No último dia 17, às vésperas da chegada dessa onda recorde de frio, famílias inteiras foram despejadas de uma ocupação no centro de São Paulo, em um prédio na Augusta, recortes de uma política higienista do prefeito Ricardo Nunes. A maior parte dos ocupantes era de mulheres e crianças e são, mais uma vez, diretamente atingidas pela crueldade dos governantes de São Paulo.
Em março deste ano, enquanto líder da Bancada do PSOL, juntamente com outros deputados federais, o MTST, o MST e a Campanha Despejo Zero, garantimos junto ao STF a prorrogação do prazo de proibição de despejos no Brasil, por entender que a crise econômica causada pela pandemia da Covid-19 e o descaso do Governo Federal jogam milhares de pessoas à própria sorte.
Os índices de desemprego são alarmantes e a inflação alta afeta, sobretudo, o preço dos alimentos e demais itens básicos, portanto, disse ao ministro Roberto Barroso que a retirada do teto das pessoas é eliminar qualquer condição de sobrevivência, ainda mais durante essa onda de frio intenso espalhada pelo Brasil. O Supremo, por maioria, decidiu que os despejos continuam suspensos até junho deste ano.
Falta comprometimento do Estado. Falta empatia. Sobra ódio aos pobres.
Acompanhamos de perto o trabalho humanitário do Padre Júlio Lancellotti, que acolhe pessoas em situação de rua, protegendo-as do frio, oferecendo a elas alimentação e um lugar para descansar da imensa luta que enfrentam diariamente.
É preciso lembrar também dos idosos, dos jovens e mesmo das pessoas em idade própria ao trabalho, mas completamente impossibilitadas de encontrá-lo. Homens e mulheres em situação de total desalento, retratos da desigualdade social que caracteriza o capitalismo e ainda mais o capitalismo brasileiro. O frio é cruel com toda a população em situação de rua. Essas pessoas correm riscos como: hipotermia, queda da umidade relativa do ar, doenças de pele e possibilidade de doenças do aparelho respiratório.

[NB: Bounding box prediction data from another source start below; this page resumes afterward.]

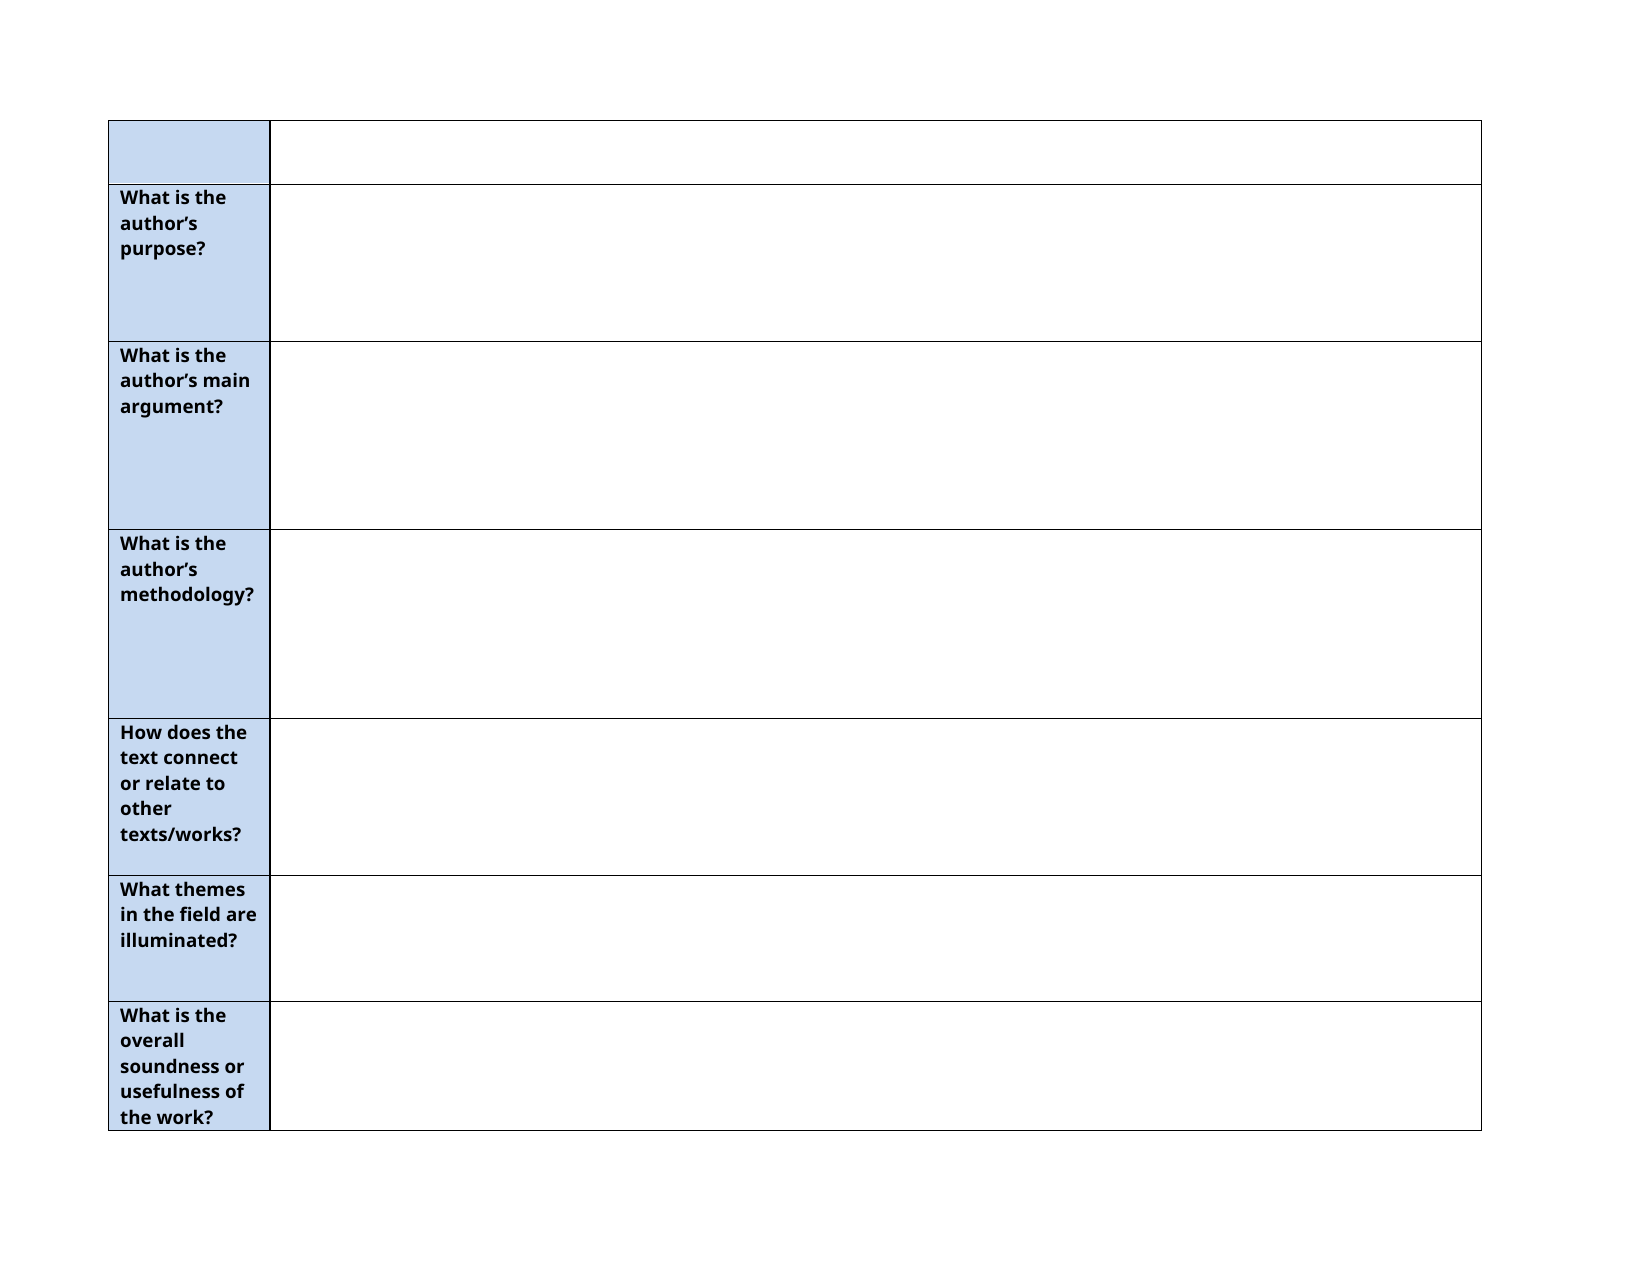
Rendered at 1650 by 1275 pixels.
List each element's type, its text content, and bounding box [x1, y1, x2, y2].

table_cell [271, 121, 1481, 183]
table_cell How does the text connect or relate to other texts/works? [109, 719, 269, 875]
table_cell [271, 1002, 1481, 1130]
table_cell What is the author’s purpose? [109, 185, 269, 341]
table_cell Key words [109, 121, 269, 183]
table_cell What is the overall soundness or usefulness of the work? [109, 1002, 269, 1130]
table_cell [271, 719, 1481, 875]
table_cell [271, 342, 1481, 529]
table_cell What is the author’s methodology? [109, 530, 269, 718]
table_cell What themes in the field are illuminated? [109, 876, 269, 1001]
table_cell [271, 530, 1481, 718]
table_cell [271, 876, 1481, 1001]
table_cell What is the author’s main argument? [109, 342, 269, 529]
table_cell [271, 185, 1481, 341]
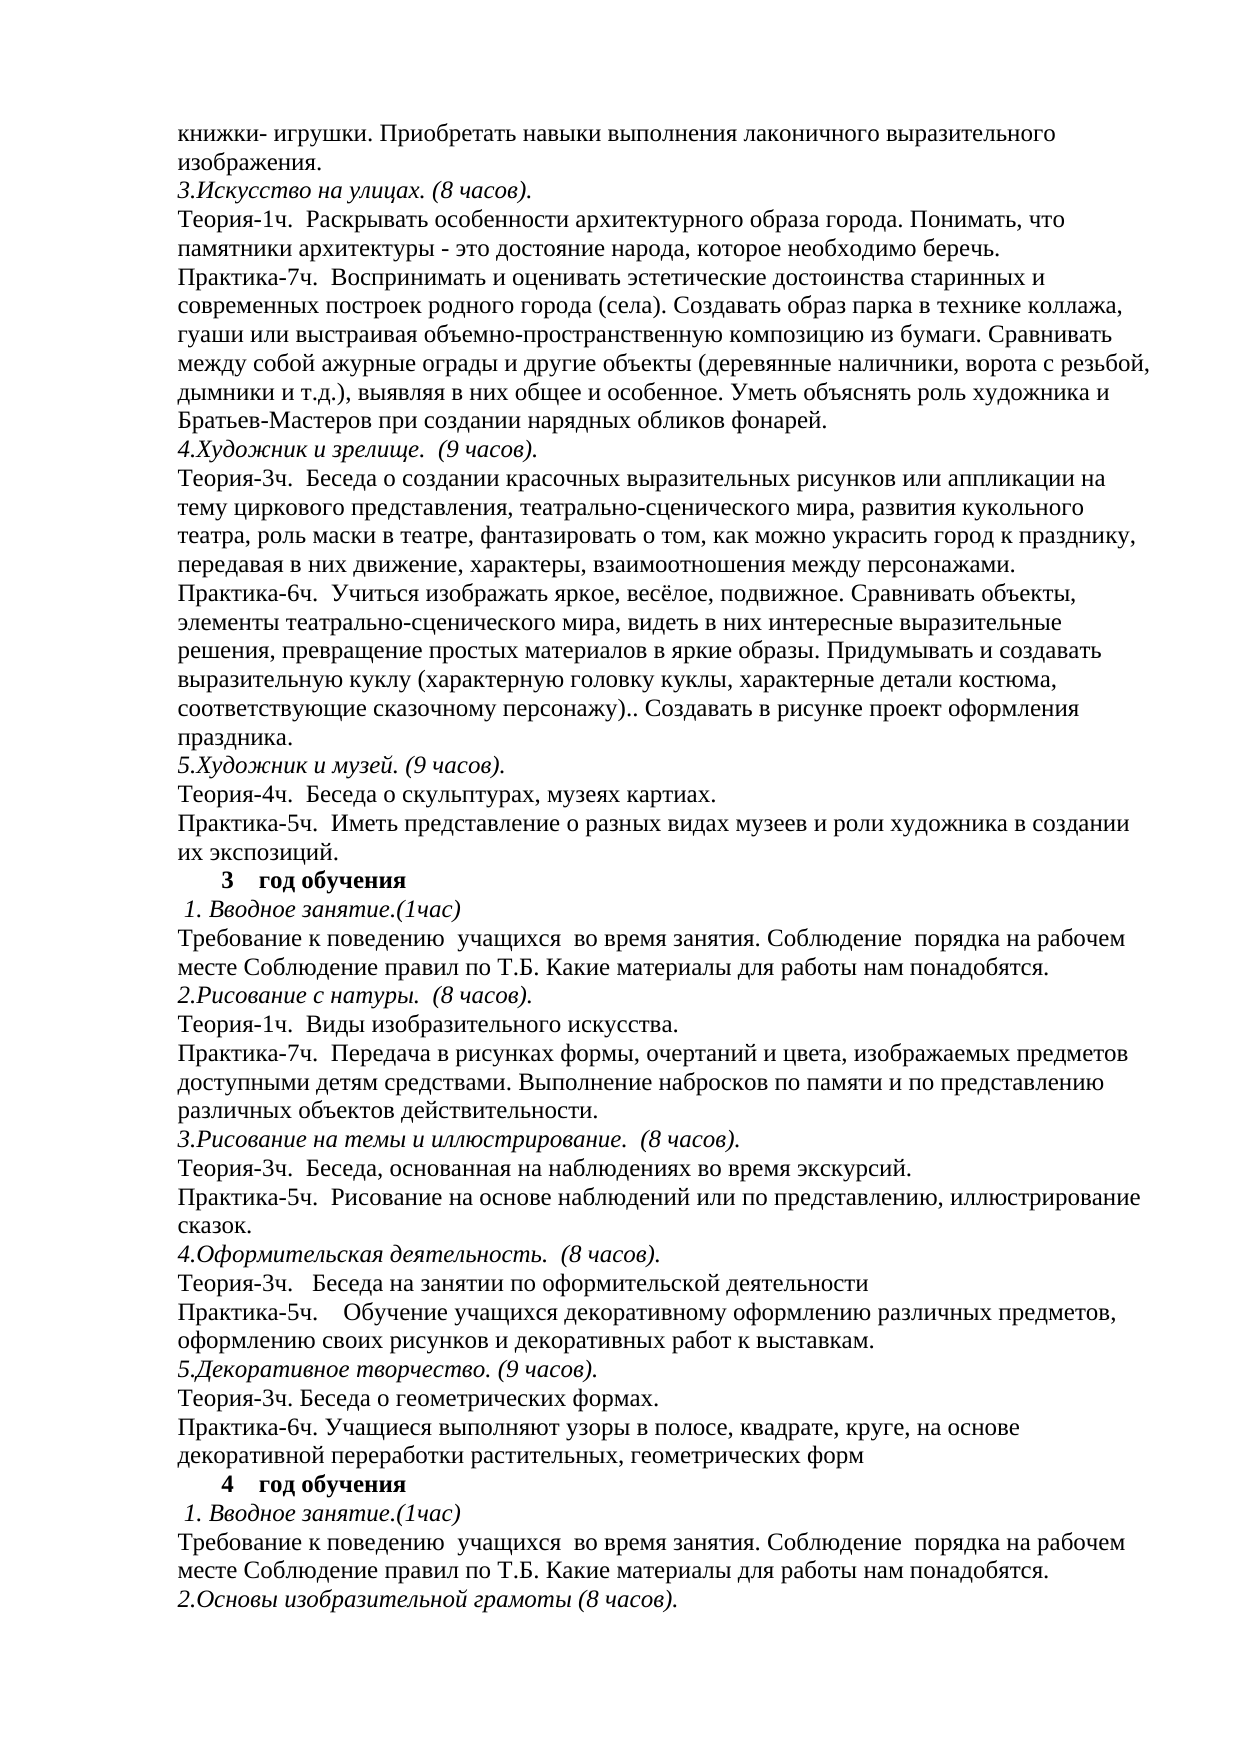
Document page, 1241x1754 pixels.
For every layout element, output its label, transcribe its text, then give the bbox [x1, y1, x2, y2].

list год обучения [221, 866, 1152, 894]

É urgente que o Poder Público tenha um plano de acolhimento de todas as pessoas que estão em situação de rua em São Paulo e que tenha uma atenção especial para as mulheres e seus filhos. As pessoas em situação de rua não podem ser vistas como um empecilho para o governo de São Paulo. Elas merecem respeito, acolhimento e atenção especial do Estado, pois são vítimas dessa sociedade desigual e pouco fraterna que vivenciamos diariamente.
Mas outro futuro é possível. Um futuro em que nós sejamos livres das mazelas impostas pela desigualdade social, pelo machismo e racismo estruturais. Outro futuro onde não tenhamos de nos preocupar com o vento batendo no rosto dos nossos filhos, porque estarão seguros. Outro futuro em que os direitos básicos como moradia, alimentação, emprego e saúde já não serão uma preocupação, pois todas e todos terão sua casa própria, sua dignidade e seus direitos respeitados.
*Sâmia Bomfim é deputada federal pelo Psol de São Paulo
**Este é um artigo de opinião. A visão do autor não necessariamente expressa a linha editorial do jornal Brasil de Fato.